Copy every line below word for word, omitting the pictures.

═════ Data extract ═════

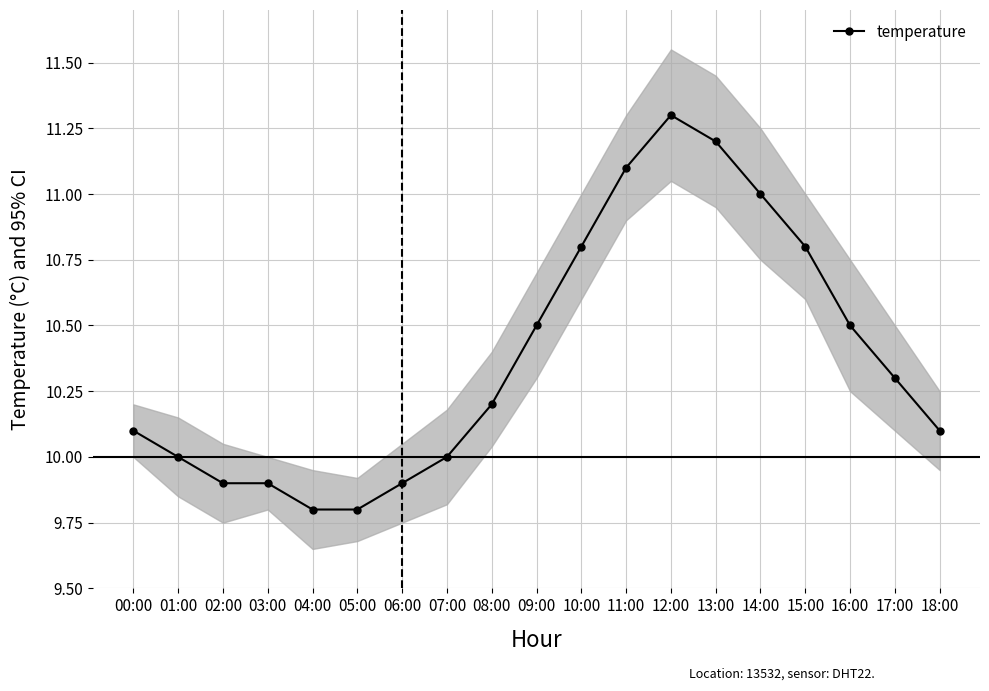

Where is the data nearest to the value 10?

01:00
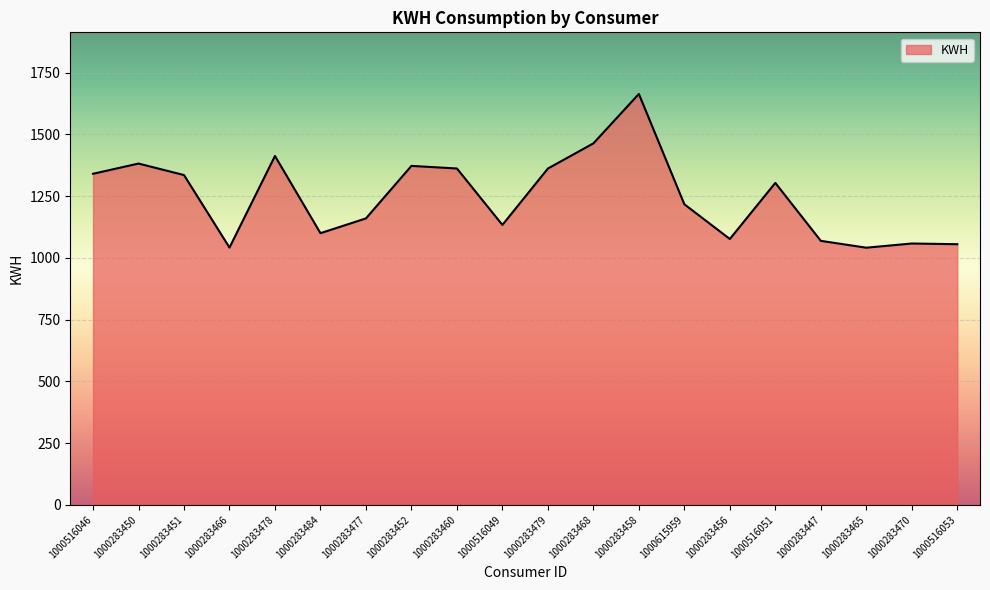

What is the minimum value shown in the chart?

1040.9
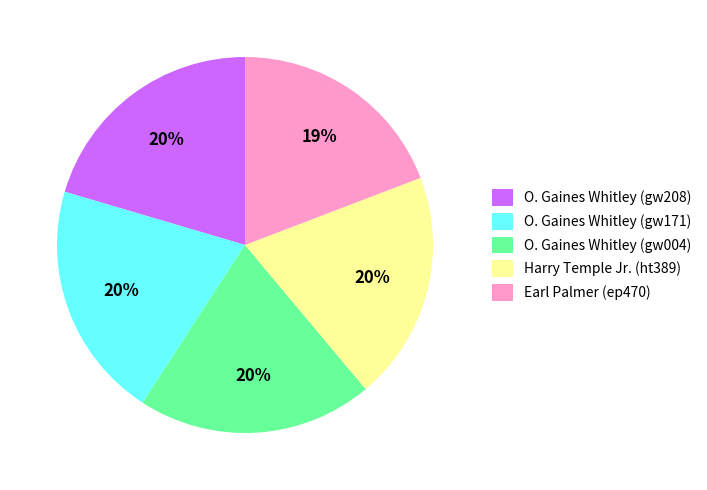

To the nearest percent, what portion does O. Gaines Whitley (gw171) represent?

20%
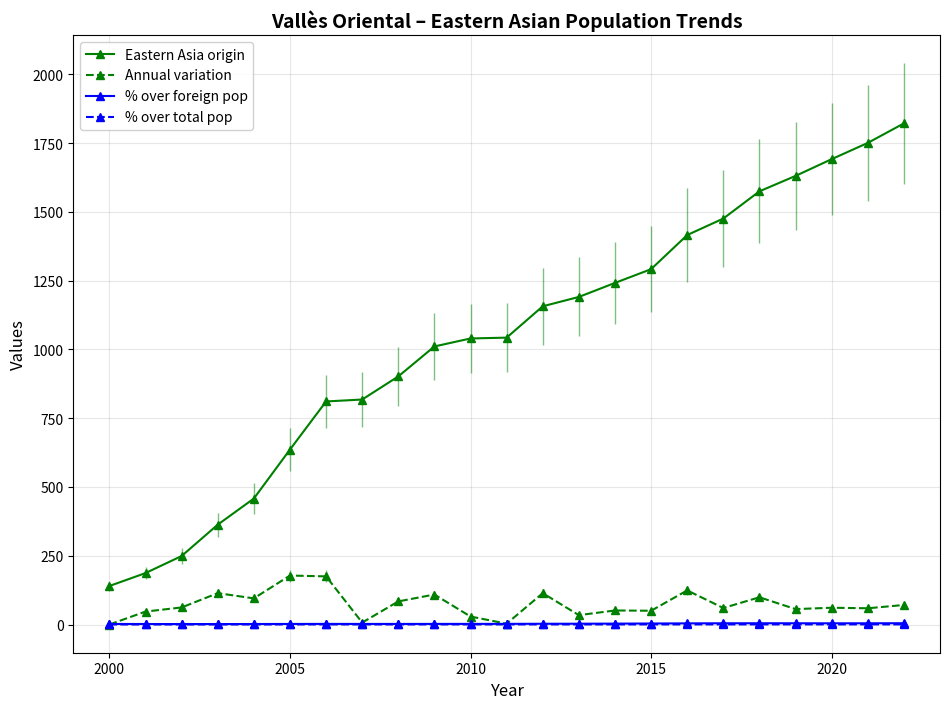

In Annual variation, how many points are higher than both neighbors (excluding endpoints)?

8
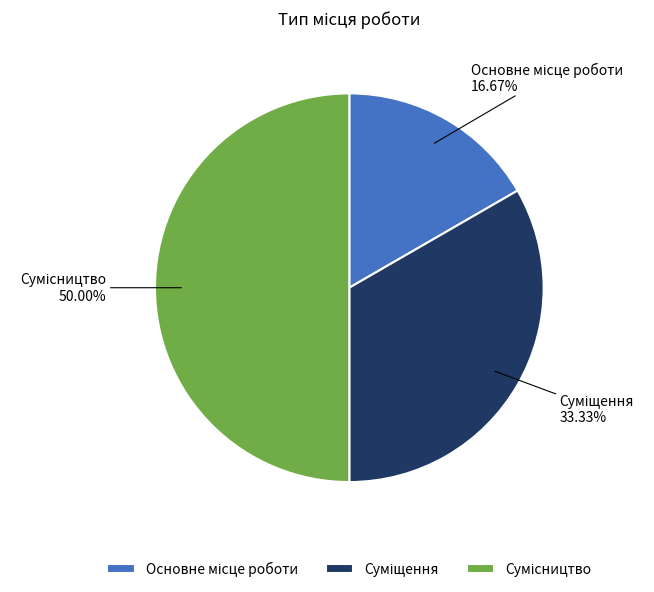

How many slices are in this pie chart?

3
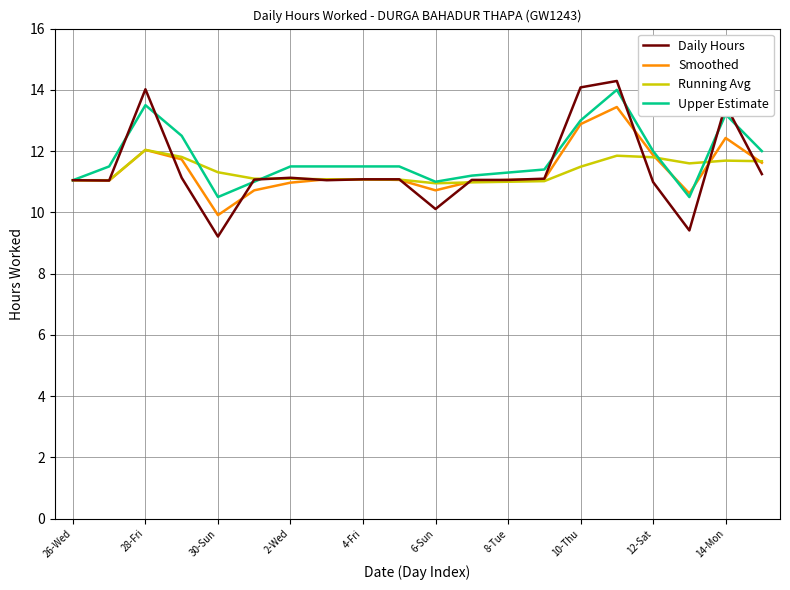

Which series has the widest spread of values?

Daily Hours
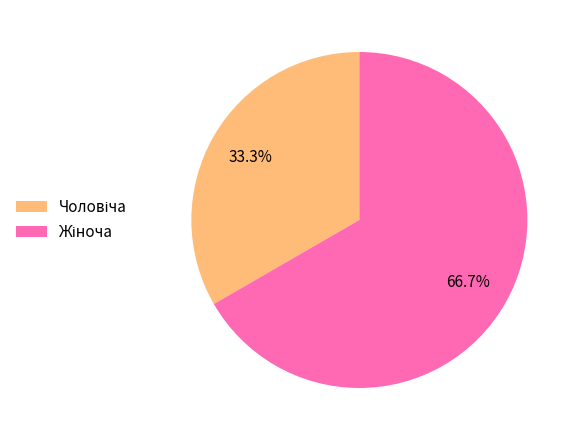

Is there a majority slice in this chart?

Yes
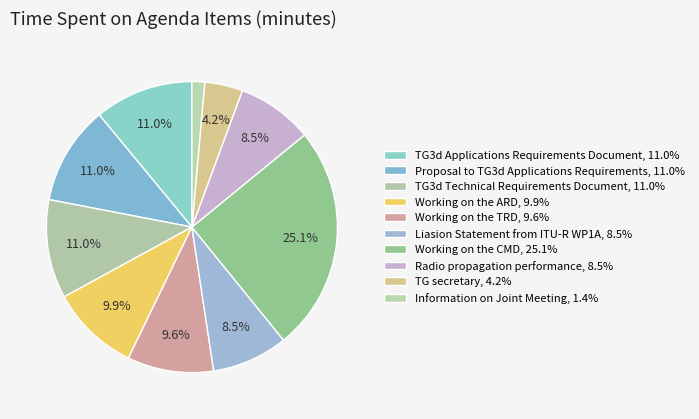

Count the number of slices in the pie.

10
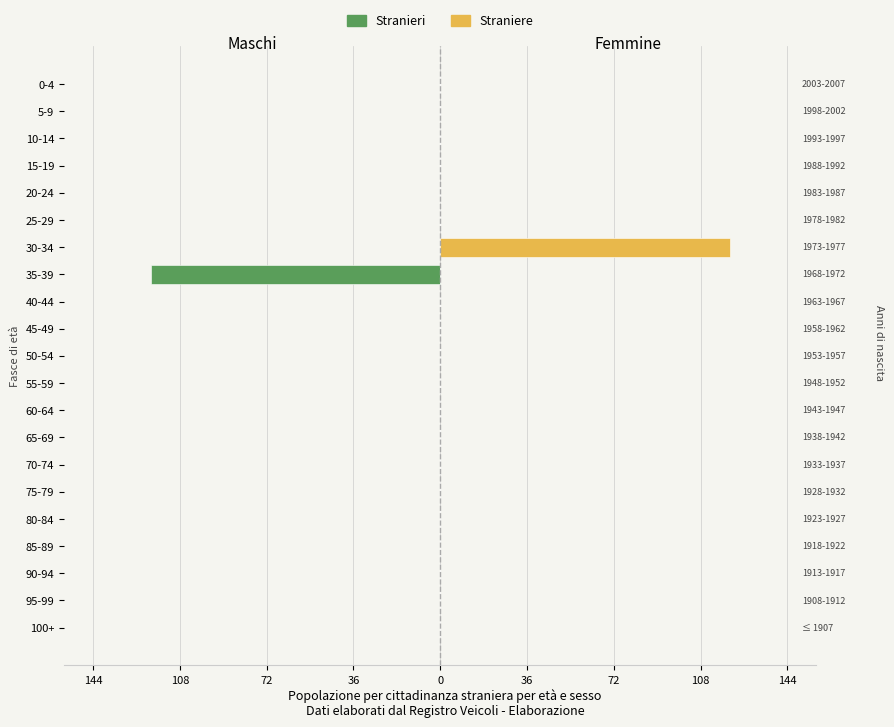

What is the sum of all Stranieri values?

-120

═════

## [Task solution]
Where is the data nearest to the value 10?

01:00

What is the minimum value shown in the chart?

1040.9

To the nearest percent, what portion does O. Gaines Whitley (gw171) represent?

20%

In Annual variation, how many points are higher than both neighbors (excluding endpoints)?

8

How many slices are in this pie chart?

3

Which series has the widest spread of values?

Daily Hours

Is there a majority slice in this chart?

Yes

Count the number of slices in the pie.

10

What is the sum of all Stranieri values?

-120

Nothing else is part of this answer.